Romans 6:23—"For the wages of sin is death, but the gift of God is eternal life in Christ Jesus our Lord."
Revelation 20:13-15—"The sea gave up the dead that were in it, and death and Hades gave up the dead that were in them, and each person was judged according to what they had done. Then death and Hades were thrown into the lake of fire. The lake of fire is the second death. Anyone whose name was not found written in the book of life was thrown into the lake of fire."
Hence, if the killing of the unrepentant soul in the lake of fire is deserved, it would be illogical and unjust to be hostile to this fact. Of course, eternal torture could never be justice due to the inherent disproportionality, so while relishing the thought of a sinner suffering forever is intrinsically irrational and extremely sinful (if morality exists!), actively hoping for their death and celebrating it when it arrives could not possibly be erroneous in itself. Crying out to God against other persons is not only not condemned by Yahweh and thus not sinful on Judeo-Christianity, but it is expressly authorized in Exodus 22:22-24, 26-27, and Deuteronomy 24:14-15. As shown, true, ultimate justice is the annihilation of the wicked, and thus crying out to God in eager anticipation of a fool's genuine end cannot be legitimately opposed.

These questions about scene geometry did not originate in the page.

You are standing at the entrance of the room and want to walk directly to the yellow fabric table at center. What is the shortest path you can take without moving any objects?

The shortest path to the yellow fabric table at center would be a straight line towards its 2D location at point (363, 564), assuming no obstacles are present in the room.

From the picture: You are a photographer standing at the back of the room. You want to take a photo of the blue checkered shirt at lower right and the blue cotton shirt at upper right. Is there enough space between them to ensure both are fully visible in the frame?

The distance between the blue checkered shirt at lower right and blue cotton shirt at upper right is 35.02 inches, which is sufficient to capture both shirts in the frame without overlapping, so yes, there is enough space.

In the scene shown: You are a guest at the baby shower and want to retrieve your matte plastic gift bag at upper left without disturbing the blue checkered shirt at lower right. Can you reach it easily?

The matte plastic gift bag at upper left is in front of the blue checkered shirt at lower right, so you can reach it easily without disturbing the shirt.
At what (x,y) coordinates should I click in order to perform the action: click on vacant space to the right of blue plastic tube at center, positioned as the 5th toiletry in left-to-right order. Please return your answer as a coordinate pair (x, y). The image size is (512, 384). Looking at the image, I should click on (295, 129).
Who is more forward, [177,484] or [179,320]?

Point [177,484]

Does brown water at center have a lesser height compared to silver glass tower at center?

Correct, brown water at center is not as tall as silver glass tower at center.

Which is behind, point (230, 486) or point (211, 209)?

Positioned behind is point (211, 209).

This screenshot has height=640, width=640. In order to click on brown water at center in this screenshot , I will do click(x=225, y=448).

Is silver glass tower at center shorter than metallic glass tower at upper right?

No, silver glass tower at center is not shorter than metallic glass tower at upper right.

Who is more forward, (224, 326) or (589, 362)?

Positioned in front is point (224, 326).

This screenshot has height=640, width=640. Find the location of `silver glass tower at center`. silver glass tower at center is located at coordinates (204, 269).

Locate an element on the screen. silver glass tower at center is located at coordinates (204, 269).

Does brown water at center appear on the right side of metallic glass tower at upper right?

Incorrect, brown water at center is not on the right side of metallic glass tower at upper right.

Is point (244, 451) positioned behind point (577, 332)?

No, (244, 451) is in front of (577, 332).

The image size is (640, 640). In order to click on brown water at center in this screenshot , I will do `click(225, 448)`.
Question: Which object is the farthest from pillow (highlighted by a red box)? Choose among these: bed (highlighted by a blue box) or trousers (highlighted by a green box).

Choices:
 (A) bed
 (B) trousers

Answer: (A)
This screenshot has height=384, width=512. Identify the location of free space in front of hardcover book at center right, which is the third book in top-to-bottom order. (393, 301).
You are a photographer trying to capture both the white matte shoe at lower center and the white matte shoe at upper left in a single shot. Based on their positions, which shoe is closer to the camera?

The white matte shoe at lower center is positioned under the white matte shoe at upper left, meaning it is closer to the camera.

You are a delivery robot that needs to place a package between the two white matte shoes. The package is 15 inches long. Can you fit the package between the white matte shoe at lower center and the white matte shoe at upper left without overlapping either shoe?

Praying to God for the deaths of the general wicked and of particular individuals, including oppressive employers, is far from an evil thing on the Biblical worldview. Exodus 22:22-24 goes as far as to say that God might very well kill offending individuals for trampling on widows and the fatherless, and if the divine reaction is justice, then, well, it is logically impossible for it to be Biblically unjust to clamor for the death of exploitative evildoers. As explained, it is also logically true independent of the Bible's veracity that it cannot be evil to hope that whatever is truly just is inflicted upon those who deserve it. The Bible is very specific about what sins deserve as human punishment in this life (in the Torah) and as divine punishment after the resurrection (in hell, Gehenna): the former includes capital punishment and the latter culminates in the supreme form of capital punishment (Matthew 10:28, 2 Peter 2:6), whereby someone is "exiled" from reality to phenomenological oblivion. It is not evil to crave for this to be meted out.